• **Задания**:
1. Дословно перепишите из текста о разговоре Пастернака со Сталиным отрывок от слов «Был еще знаменитый» до слов «чем? — спросил Сталин.».
2. Продолжите, пожалуйста, текст о разговоре Пастернака со Сталиным, начав сразу после его последнего предложения.

• **Текст для чтения**:
=====

Был еще знаменитый разговор 1934 года со Сталиным, когда тот его спрашивал о Мандельштаме. Сталин к концу разговора, после выяснения вопросов о том, почему Пастернак не хлопотал о своем друге Мандельштаме (Пастернак сказал, что он как раз хлопотал, но что Мандельштам ему отнюдь не друг и ему достаточно чужд), вновь спросил, как Пастернак относится к Мандельштаму, что он может сказать о Мандельштаме как о поэте? При этом и было как будто сказано: «Но ведь он мастер, мастер?» На это Пастернак вновь ответил, что это не имеет значения, и что ничего об этом он сказать не может, после чего сказал пресловутое:
— Почему мы всё говорим о Мандельштаме и Мандельштаме, я так давно хотел с Вами поговорить.
– О чем? — спросил Сталин.
– О жизни и смерти, — ответил Пастернак. Сталин в ответ просто бросил трубку.
Тем не менее, было похоже, что сын художника и сын сапожника, Поэт и Вождь, Гений и Злодейство нуждались друг в друге. Понять это взаимное тяготение помогает пастернаковская мысль «о нравственной благотворности дурных времен».

=====

• **Фрагмент данных**:
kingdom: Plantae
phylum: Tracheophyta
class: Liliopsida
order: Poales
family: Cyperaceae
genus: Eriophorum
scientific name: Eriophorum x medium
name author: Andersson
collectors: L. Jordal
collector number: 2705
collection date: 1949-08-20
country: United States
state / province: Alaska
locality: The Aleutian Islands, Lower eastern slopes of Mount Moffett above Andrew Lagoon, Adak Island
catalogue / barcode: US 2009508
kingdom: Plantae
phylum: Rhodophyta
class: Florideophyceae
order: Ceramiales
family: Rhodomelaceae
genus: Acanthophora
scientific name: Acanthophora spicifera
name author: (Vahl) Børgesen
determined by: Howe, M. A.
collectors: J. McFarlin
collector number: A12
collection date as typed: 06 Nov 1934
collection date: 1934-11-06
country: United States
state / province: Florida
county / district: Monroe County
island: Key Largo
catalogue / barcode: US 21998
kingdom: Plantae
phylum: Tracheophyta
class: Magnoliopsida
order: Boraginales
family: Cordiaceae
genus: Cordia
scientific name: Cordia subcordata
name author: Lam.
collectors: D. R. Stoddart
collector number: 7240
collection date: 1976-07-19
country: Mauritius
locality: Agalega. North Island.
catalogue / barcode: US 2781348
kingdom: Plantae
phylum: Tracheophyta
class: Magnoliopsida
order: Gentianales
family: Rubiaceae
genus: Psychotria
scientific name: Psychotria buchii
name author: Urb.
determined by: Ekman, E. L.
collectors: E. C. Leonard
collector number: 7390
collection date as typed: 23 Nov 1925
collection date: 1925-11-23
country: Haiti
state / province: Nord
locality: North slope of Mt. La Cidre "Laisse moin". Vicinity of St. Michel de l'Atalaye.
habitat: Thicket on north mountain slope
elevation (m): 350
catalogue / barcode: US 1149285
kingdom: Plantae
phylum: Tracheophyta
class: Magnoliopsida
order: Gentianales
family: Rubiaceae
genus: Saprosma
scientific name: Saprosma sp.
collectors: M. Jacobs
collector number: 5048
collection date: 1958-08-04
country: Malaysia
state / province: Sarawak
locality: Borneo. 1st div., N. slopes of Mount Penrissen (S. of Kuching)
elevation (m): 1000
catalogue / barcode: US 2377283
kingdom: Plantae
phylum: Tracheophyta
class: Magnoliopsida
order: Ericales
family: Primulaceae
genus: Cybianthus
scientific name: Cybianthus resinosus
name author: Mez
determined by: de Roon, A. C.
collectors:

=====

• **Ответы**:
1.
Был еще знаменитый разговор 1934 года со Сталиным, когда тот его спрашивал о Мандельштаме. Сталин к концу разговора, после выяснения вопросов о том, почему Пастернак не хлопотал о своем друге Мандельштаме (Пастернак сказал, что он как раз хлопотал, но что Мандельштам ему отнюдь не друг и ему достаточно чужд), вновь спросил, как Пастернак относится к Мандельштаму, что он может сказать о Мандельштаме как о поэте? При этом и было как будто сказано: «Но ведь он мастер, мастер?» На это Пастернак вновь ответил, что это не имеет значения, и что ничего об этом он сказать не может, после чего сказал пресловутое:
— Почему мы всё говорим о Мандельштаме и Мандельштаме, я так давно хотел с Вами поговорить.
– О чем? — спросил Сталин.

2.
Собственно, эта мысль у него одна из самых интересных. Заставляет думать.
В свое мрачное время Борис Пастернак писал о трагизме, как о полноправном элементе искусства и призывал (или просил разрешения?) вернуть трагизм в искусство. Подтекст был такой: если уж нам выпало жить в трагические времена, необходимо хотя бы наполнить их отголоском искусство, слова и музыку, тогда они станут настоящими.
Нам, прожившим почти четверть ХХI веке, предстоит оценить верность или неверность этой мысли. Мне видится правильность мысли только в том, что ценой разрушения всех нравственных законов (когда “властители человеческих дум” орут с пеной у рта «расстрелять, как бешеных собак!», а народ «незлобиво зверствует»), у единиц вызывалось на почве всего этого творческое, почти мистическое озарение. Как у Булгакова, например. Но не ужасна ли цена такой благотворности?
…Счастливый мученик, отзывчивый эгоист, слепой провидец – все эти противоречивые словесные пары вовсе не нонсенс, когда речь идет о Пастернаке.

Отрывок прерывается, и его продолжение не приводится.